Stored data entries
- - -

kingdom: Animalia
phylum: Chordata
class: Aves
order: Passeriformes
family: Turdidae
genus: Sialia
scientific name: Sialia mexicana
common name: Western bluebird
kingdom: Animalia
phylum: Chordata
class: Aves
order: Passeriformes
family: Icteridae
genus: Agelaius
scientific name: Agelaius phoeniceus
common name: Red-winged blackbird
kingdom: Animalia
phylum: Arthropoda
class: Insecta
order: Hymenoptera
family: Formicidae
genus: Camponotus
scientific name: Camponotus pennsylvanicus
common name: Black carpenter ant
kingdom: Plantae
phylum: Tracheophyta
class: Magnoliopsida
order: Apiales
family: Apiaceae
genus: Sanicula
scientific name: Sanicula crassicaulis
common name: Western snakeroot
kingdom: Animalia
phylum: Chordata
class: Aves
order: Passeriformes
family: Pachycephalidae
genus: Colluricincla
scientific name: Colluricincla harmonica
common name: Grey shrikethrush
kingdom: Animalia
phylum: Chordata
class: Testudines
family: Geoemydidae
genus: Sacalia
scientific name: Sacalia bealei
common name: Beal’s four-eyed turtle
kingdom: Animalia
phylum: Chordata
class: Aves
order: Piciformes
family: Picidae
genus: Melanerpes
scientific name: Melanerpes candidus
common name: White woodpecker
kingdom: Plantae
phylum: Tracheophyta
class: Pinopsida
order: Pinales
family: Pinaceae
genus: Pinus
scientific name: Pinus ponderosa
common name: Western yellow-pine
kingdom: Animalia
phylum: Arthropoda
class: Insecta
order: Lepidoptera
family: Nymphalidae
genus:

- - -

## INSTRUCTIONS FOR THE TASK
Return all of the lines above, unchanged and in the same order.

## THE REPLY
kingdom: Animalia
phylum: Chordata
class: Aves
order: Passeriformes
family: Turdidae
genus: Sialia
scientific name: Sialia mexicana
common name: Western bluebird
kingdom: Animalia
phylum: Chordata
class: Aves
order: Passeriformes
family: Icteridae
genus: Agelaius
scientific name: Agelaius phoeniceus
common name: Red-winged blackbird
kingdom: Animalia
phylum: Arthropoda
class: Insecta
order: Hymenoptera
family: Formicidae
genus: Camponotus
scientific name: Camponotus pennsylvanicus
common name: Black carpenter ant
kingdom: Plantae
phylum: Tracheophyta
class: Magnoliopsida
order: Apiales
family: Apiaceae
genus: Sanicula
scientific name: Sanicula crassicaulis
common name: Western snakeroot
kingdom: Animalia
phylum: Chordata
class: Aves
order: Passeriformes
family: Pachycephalidae
genus: Colluricincla
scientific name: Colluricincla harmonica
common name: Grey shrikethrush
kingdom: Animalia
phylum: Chordata
class: Testudines
family: Geoemydidae
genus: Sacalia
scientific name: Sacalia bealei
common name: Beal’s four-eyed turtle
kingdom: Animalia
phylum: Chordata
class: Aves
order: Piciformes
family: Picidae
genus: Melanerpes
scientific name: Melanerpes candidus
common name: White woodpecker
kingdom: Plantae
phylum: Tracheophyta
class: Pinopsida
order: Pinales
family: Pinaceae
genus: Pinus
scientific name: Pinus ponderosa
common name: Western yellow-pine
kingdom: Animalia
phylum: Arthropoda
class: Insecta
order: Lepidoptera
family: Nymphalidae
genus:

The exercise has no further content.